Marmitas viram opção barata, prática e procura dobra em Rio Preto

Nathália Rodrigues_Arquivo PESSOAL

São muitos os fatores que levam uma pessoa a escolher comer marmita ao invés de fazer a própria comida. Tempo, custo, vocação e até problemas de saúde interferem e com a pandemia essa opção se tornou um mercado lucrativo para empresários do setor de alimentação. Em Rio Preto, a demanda está aquecida e há quem afirme que a procura dobrou.

O economista José Mauro atribui esse aumento ao momento de forte pressão sobre os custos de produção dos alimentos e, consequentemente, ao repasse desses valores nos produtos que compõem a cesta básica.

Dhoje Interior

“Isso se deve ao desarranjo da cadeia produtiva nacional e global devido a pandemia. No entanto, essas pressões começam a dar sinais de perda de força e os preços tendem a se acomodar num patamar bastante superior ao verificado antes da Pandemia”, explica.

Segundo o especialista, Rio Preto é uma cidade que acomoda uma população significativa de pessoas que vêm das cidades da região, que moram aqui sozinhas e, portanto, não têm uma estrutura familiar que favoreça uma rotina de alimentação diária ou semanal.

“Essa população, incluindo muitos aposentados, entende ser mais vantajosa a alimentação pronta, marmitas, restaurantes, do que uma estrutura de custos para manter a alimentação em casa. Isso porque exige aquisição semanal de produtos, muitos perecíveis e a rotina não permite consumir toda essa alimentação, gerando perdas e desperdícios”, ressalta.

Além disso, José Mauro destaca a dificuldade para um cardápio diário variado, que requer tempo e habilidades para cozinhar, o que faz muitas pessoas não se sentirem aptas a enfrentar o fogão em casa.

“Está muito caro manter uma alimentação mínima em casa, ainda que seja economicamente mais vantajoso, mas, se somar outros custos, tais como o tempo, a rotina, aquisição de alimentos, desperdícios, gás, qualidade e comparar ao custo de aquisição diária, tem valido mais a pena a aquisição da alimentação básica, pronta, mais fresca, mais variada e com o mesmo custo da produção diária em casa”, argumenta o economista.

Elisabete Torre_Arquivo PESSOAL

Todo esse cenário favoreceu – e continua favorecendo – empresários do ramo, como é o caso da Elisabete Torres, 51 anos, que era cozinheira em um restaurante e há seis meses se tornou a proprietária do local onde trabalhava.

“O restaurante sempre teve ótimo fluxo de vendas de marmitas, mesmo durante a pandemia, no entanto, meu ex-patrão  iria fechar o estabelecimento por questões de saúde e eu resolvi comprar, passando de cozinheira a proprietária, porém, continuo cozinhando”, conta.

Elisabete diz que, atualmente, tem sete clientes que se tornaram mensalistas, devido à praticidade de ter o alimento feito na hora e com um valor acessível. “Esses mensalistas são pessoas que trabalham o dia todo e idosos que acabam preferindo a praticidade de ter nossa marmita feita na hora.
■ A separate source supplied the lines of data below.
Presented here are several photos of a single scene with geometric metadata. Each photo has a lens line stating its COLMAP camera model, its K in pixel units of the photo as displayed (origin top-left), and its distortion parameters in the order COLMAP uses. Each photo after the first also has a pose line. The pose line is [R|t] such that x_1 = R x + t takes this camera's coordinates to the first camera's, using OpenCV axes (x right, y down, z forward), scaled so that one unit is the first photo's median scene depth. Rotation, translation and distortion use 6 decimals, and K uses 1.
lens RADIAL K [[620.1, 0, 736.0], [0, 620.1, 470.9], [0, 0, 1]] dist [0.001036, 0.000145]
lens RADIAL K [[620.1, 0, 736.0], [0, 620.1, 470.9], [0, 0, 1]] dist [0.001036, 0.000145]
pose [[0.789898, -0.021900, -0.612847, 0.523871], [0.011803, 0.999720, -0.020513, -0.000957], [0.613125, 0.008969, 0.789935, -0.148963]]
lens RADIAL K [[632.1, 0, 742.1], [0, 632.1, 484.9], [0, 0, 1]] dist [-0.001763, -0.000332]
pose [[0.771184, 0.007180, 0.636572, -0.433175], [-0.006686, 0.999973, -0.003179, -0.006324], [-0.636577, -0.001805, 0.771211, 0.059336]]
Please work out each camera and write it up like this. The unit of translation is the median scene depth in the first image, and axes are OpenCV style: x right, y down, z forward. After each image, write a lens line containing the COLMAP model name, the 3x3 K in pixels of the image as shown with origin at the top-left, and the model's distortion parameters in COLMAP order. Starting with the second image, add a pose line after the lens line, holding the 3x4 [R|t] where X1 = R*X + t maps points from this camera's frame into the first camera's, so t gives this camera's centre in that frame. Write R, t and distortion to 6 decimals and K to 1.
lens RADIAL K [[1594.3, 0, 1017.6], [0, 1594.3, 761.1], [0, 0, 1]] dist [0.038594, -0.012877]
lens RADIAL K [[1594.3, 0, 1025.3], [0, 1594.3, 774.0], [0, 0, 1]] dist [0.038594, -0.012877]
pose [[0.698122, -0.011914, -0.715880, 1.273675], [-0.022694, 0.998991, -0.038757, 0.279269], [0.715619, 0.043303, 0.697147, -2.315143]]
Muitos compram para almoço e janta, principalmente os idosos”, destaca.

No período mais crítico da pandemia, Elisabete vendia em torno de 500 marmitas por mês e hoje essa demanda quase dobrou. “O fluxo aumentou muito, quase dobrou. Hoje eu vendo, em média, 900 marmitas por mês ou mais. Nossa empresa é familiar e trabalhamos somente com delivery ou retirada, sem atendimento presencial”, acrescenta.

Outro exemplo bem sucedido é o de Nathália Rodrigues, que há quatro anos tem uma empresa de marmitinhas fitness. “O que eu mais ouço é sobre praticidade. Porém, essa semana estava conversando com um cliente e ele falou que além da praticidade a economia é muita, porque quando ele fazia comida gastava cerca de R$ 400,00 por mês. Agora, comprando as marmitinhas comigo, está gastando R$ 279,00. Sem contar que eu faço as marmitinhas dele seguindo a tabela nutricional”, relata.

Nathália começou sozinha e hoje conta com uma cozinheira, uma freelancer e um motoqueiro para as entregas. “Eu fico mais no celular e agora bem pouco na cozinha, só quando precisa mesmo. No período mais acentuado cheguei a fazer 600 marmitinhas por semana, atualmente, como muitas pessoas perderam o emprego e também devido à crise econômica, estou vendendo cerca de 350 marmitinhas por semana”, salienta.

Os clientes da Nathália se dividem em semanais, quinzenais e mensais.